Le 25 mars 1971 en effet, à Coimbra, l’écrivain français Julien Gracq, «compagnon de route» du surréalisme, faisait une conférence intitulée «Le surréalisme après la guerre - la postérité du surréalisme». Trop littérateur pour assumer les propos subversifs du surréalisme, et pas assez révolutionnaire pour dépasser les limites de ses moyens artistiques particuliers, Julien Gracq, «honnête homme» dans la décomposition culturelle contemporaine (il avait jadis refusé le Goncourt, s’il ne refuse pas aujourd’hui d’exporter Breton chez Caetano, pour le compte de Pompidou), s’il en était un, n’aurait certainement pas été gêné par l’intervention quelque peu insolente d’un groupe de jeunes gens — issus eux du surréalisme —, venus exprès afin d’empêcher le déroulement de cette scandaleuse conférence. Ainsi l’ont-ils fait, à l’aide de quelques injures appropriées, fiancées bien sûr, à des mots d’ordre qui en disaient long sur l’état d’esprit qui les animait :
«DÉPASSEMENT DE L’ART !»,
«NOTRE ÉPOQUE N’A PLUS À ÉCRIRE DES CONSIGNES POÉTIQUES,
MAIS À LES EXÉCUTER !»
En allant au Portugal donner un cycle de conférences payées par l’Alliance Française, ce littérateur pour petites gens en mal de «merveilleux» a certainement pensé être suffisamment loin de la décomposition culturelle contemporaine, et pouvoir étaler chez l’indigène la marchandise culturelle surréaliste ; en fait, il n’en a été que trop près. Il n’était pas trop tôt pour l’en persuader ; comme il était effectivement trop tard pour réchauffer et mettre à la mode (ce qui se fait de toute façon contre lui-même) un courant qui, dans l’ambiance culturelle portugaise d’il y a vingt ans, avait été réellement d’avant-garde. En négligeant le rôle unificateur mondial du spectacle moderne, Julien Gracq a sous-estimé, dans un pays dit «sous-développé», le poids de sa négation modernisée.

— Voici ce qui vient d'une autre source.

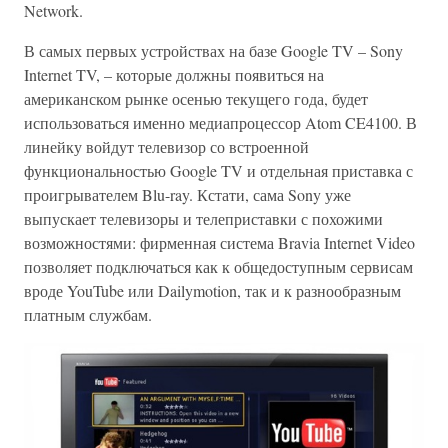
Network.
В самых первых устройствах на базе Google TV – Sony
Internet TV, – которые должны появиться на
американском рынке осенью текущего года, будет
использоваться именно медиапроцессор Atom CE4100. В
линейку войдут телевизор со встроенной
функциональностью Google TV и отдельная приставка с
проигрывателем Blu-ray. Кстати, сама Sony уже
выпускает телевизоры и телеприставки с похожими
возможностями: фирменная система Bravia Internet Video
позволяет подключаться как к общедоступным сервисам
вроде YouTube или Dailymotion, так и к разнообразным
платным службам.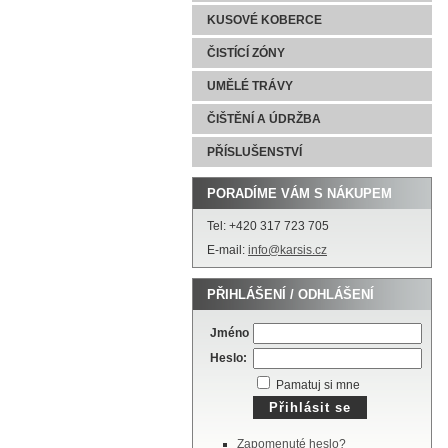
KUSOVÉ KOBERCE
ČISTÍCÍ ZÓNY
UMĚLÉ TRÁVY
ČIŠTĚNÍ A ÚDRŽBA
PŘÍSLUŠENSTVÍ
PORADÍME VÁM S NÁKUPEM
Tel: +420 317 723 705
E-mail:
info@karsis.cz
PŘIHLÁŠENÍ / ODHLÁŠENÍ
Jméno
Heslo:
Pamatuj si mne
Zapomenuté heslo?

Une plainte a été déposée par le Consulat Français et par l’Alliance Française, pour «injures envers un citoyen français», «atteinte à la moralité publique» et «insultes à la France» (la conférence avait été interrompue avec le cri surréaliste des années vingt : «À BAS LA FRANCE, À BAS L’OCCIDENT !», la présence de quelques sœurs dans l’enceinte ayant favorisé quelques propos iconoclastes). Plusieurs jeunes gens, identifiés, ont alors été convoqués à la Police ; dans les jours suivants leur dossier est passé à la D.G.S. (police politique, ex-P.I.D.E.). Les plus compromis d’entre eux ont alors été obligés de passer à l’étranger clandestinement.
Julien Gracq aurait pu faire retirer cette plainte. Mais il a été tout heureux d’être défendu, d’avoir sa revanche ; et il a continué sa tournée, à coups d’interviews dans les quotidiens du Portugal. Sa bonne conscience s’est ainsi faite solidaire de la répression, notamment culturelle, dans un pays dont tout le monde connaît bien les traditions policières. Il n’a pas joué du Wagner dans un camp de concentration, c’est vrai. Peut-être parce qu’il n’aime pas Wagner. Il a tout simplement montré visiblement sa mesure, sous le couvre-feu culturel et politique de la libération Caetaniste, c’est-à-dire, de la spécificité régionale de la société moderne, marchande et spectaculaire.